Nach Ende des Namensstreits mit Griechenland sprechen sich die Nato-Staaten für einen Beitritt Nordmazedoniens aus. Russland sieht die Erweiterung der Militärallianz kritisch und spricht von einer Sicherheitsgefahr.

Die Nato hat ungeachtet russischer Kritik die Aufnahme der künftigen Republik Nordmazedonien beschlossen. Vertreter der 29 Bündnisstaaten unterzeichneten gemeinsam mit Außenminister Nikola Dimitrov das sogenannte Beitrittsprotokoll. Nato-Generalsekretär Jens Stoltenberg sprach von einem "historischen Ereignis".

Um die Aufnahme des Balkanstaates abzuschließen, müssen damit nur noch die nationalen Ratifizierungsverfahren abgeschlossen werden. Dies dürfte 2020 der Fall sein. Die Nato wird dann 30 Mitglieder haben. Bis dahin wird Mazedonien bereits als Beobachter an fast allen Bündnissitzungen teilnehmen können.

Der Beitritt Nordmazedoniens werde auf dem Balkan für zusätzliche Stabilität sorgen und sei damit auch gut für die Region und die euro-atlantische Sicherheit, kommentierte Stoltenberg nach der Zeremonie im Hauptquartier des Bündnisses. Außenminister Dimitrov sagte: "Für uns am wichtigsten ist die Tatsache, dass wir niemals mehr alleine sein werden." Das Militärbündnis stehe für eine friedlichere und stabilere Welt.

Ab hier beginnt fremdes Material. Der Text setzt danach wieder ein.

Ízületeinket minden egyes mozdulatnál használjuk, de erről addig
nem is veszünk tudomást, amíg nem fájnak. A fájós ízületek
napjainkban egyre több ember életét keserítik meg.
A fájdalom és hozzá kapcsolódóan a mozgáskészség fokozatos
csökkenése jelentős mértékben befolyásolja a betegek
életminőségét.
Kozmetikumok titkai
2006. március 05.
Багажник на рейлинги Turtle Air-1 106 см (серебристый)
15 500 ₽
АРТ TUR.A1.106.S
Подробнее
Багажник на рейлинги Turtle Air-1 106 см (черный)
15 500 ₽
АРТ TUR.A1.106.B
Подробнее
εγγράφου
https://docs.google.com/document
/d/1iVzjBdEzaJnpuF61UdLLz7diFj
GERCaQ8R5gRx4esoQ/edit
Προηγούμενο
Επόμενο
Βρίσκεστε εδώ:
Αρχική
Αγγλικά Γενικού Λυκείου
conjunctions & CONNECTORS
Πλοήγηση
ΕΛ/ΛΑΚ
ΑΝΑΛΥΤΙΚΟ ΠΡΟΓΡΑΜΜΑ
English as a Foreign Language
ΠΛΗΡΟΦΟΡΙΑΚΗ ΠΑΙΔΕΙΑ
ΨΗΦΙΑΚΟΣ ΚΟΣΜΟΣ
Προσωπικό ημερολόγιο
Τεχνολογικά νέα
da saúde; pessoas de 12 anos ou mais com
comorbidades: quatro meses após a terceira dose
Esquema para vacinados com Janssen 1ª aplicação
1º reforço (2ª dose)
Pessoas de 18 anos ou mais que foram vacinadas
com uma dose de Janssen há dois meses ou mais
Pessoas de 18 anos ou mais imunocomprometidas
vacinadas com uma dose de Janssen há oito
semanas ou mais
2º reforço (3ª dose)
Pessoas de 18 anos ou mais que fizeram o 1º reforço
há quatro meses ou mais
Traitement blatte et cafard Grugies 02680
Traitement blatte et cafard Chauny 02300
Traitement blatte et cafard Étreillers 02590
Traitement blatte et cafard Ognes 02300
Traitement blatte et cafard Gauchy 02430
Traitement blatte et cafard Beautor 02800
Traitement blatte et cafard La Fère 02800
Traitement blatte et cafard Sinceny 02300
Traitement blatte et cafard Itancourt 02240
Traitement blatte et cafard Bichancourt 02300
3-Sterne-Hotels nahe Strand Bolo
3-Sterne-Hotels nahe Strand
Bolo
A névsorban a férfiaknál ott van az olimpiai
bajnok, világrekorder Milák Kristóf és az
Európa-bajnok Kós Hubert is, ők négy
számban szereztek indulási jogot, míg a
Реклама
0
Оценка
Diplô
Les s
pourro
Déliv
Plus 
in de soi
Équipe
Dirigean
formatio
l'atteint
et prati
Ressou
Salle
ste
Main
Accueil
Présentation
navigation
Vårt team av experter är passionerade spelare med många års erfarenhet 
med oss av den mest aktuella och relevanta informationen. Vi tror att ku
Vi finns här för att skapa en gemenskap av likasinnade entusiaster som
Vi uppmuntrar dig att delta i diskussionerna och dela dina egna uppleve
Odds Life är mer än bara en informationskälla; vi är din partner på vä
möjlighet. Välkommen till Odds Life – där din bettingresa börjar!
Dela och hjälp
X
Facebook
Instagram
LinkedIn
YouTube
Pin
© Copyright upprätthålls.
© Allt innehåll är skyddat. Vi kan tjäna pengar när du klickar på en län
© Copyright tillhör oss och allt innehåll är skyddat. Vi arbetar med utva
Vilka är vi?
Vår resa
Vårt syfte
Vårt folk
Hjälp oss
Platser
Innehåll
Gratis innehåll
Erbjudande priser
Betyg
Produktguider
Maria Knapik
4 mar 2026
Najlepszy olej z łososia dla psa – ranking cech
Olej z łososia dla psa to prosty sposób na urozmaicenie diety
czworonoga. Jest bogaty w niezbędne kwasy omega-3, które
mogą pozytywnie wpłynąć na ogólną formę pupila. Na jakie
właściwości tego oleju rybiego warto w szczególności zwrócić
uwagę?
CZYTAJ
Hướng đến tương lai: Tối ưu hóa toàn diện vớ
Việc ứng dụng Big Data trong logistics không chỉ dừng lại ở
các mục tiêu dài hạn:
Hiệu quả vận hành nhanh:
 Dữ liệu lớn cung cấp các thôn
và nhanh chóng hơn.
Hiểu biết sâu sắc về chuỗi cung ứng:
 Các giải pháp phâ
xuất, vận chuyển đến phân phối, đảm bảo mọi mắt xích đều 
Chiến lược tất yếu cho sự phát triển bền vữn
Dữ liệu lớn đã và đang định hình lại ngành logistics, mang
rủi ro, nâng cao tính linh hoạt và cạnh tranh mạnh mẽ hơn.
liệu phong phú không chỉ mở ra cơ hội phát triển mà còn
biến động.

Umbenennung Mazedoniens soll Ende der Woche erfolgen

Der Nato-Beitritt Mazedoniens wird möglich, weil sich das rund 2,1 Millionen Einwohner zählende Land nach einem jahrelangen Streit mit Griechenland bereit erklärt hat, seinen Namen in Nordmazedonien zu ändern. Die Regierung in Athen hatte dies gefordert, weil auch eine nordgriechische Provinz Mazedonien heißt und Gebietsansprüche befürchtet wurden. Durchsetzen konnte Griechenland seine Forderung, weil alle Entscheidungen bei der Nato im Konsens getroffen werden müssen. Das Land hatte deswegen seine Zustimmung für den Bündnisbeitritt an die Umbenennung Mazedoniens geknüpft. Griechenland selbst ist bereits seit 1952 Nato-Mitglied.

Die offizielle Umbenennung Mazedoniens in Nordmazedonien soll nach der Ratifizierung des Nato-Beitrittsprotokolls in Griechenland erfolgen. Dieser Schritt soll nach Angaben aus Athen bereits Ende der Woche erfolgen.

In Russland wird die Nato-Erweiterung auf den Balkan als Sicherheitsgefahr und deswegen äußerst kritisch gesehen. Bereits zur Aufnahme Montenegros im Jahr 2017 hatte es aus Moskau geheißen, die weitere Expansion der Allianz schade Russland. Dass die Nato sich dennoch für einen schnellen Beitritt des Landes einsetzte, hat vor allem mit der strategischen Bedeutung des Westbalkans zu tun.